INSTRUCTIONS FOR THE TASK: Lines below that include "Approval" are the answer; copy each one.

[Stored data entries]
=====
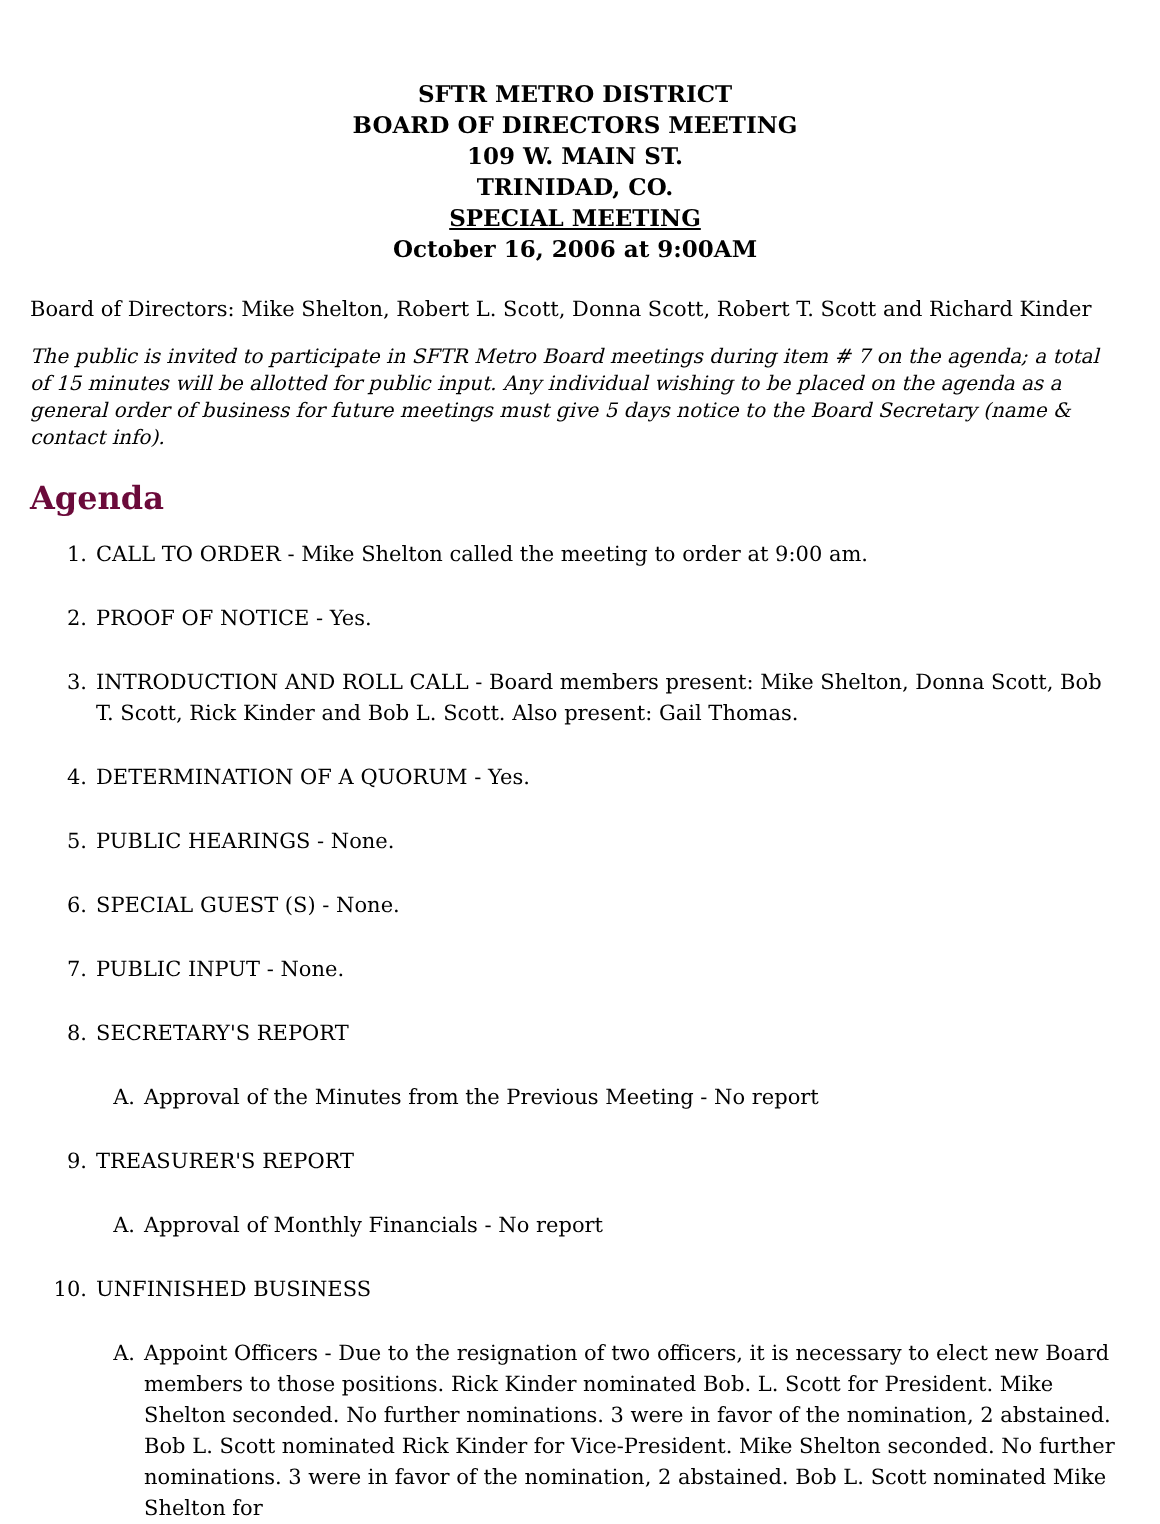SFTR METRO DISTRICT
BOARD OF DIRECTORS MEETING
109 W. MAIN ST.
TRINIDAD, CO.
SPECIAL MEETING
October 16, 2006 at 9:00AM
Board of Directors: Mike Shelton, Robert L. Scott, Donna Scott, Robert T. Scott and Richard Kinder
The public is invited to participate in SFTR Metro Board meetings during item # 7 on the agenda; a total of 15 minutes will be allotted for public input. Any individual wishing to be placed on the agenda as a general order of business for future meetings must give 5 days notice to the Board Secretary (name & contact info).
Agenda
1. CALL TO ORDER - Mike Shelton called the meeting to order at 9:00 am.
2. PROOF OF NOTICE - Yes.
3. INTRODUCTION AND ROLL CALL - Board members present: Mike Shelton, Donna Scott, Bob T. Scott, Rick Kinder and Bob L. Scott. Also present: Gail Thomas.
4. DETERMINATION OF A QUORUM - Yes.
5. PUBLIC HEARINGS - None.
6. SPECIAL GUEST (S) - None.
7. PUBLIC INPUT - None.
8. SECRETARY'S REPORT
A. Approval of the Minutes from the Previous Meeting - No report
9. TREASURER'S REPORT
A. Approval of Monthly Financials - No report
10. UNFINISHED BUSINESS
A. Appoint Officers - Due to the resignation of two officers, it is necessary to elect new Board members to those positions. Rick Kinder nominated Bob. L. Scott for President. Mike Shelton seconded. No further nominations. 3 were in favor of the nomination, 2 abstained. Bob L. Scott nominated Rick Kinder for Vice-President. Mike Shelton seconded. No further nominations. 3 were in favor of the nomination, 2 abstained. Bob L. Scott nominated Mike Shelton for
=====
SOLUTION TO THE PROBLEM:
A. Approval of the Minutes from the Previous Meeting - No report
A. Approval of Monthly Financials - No report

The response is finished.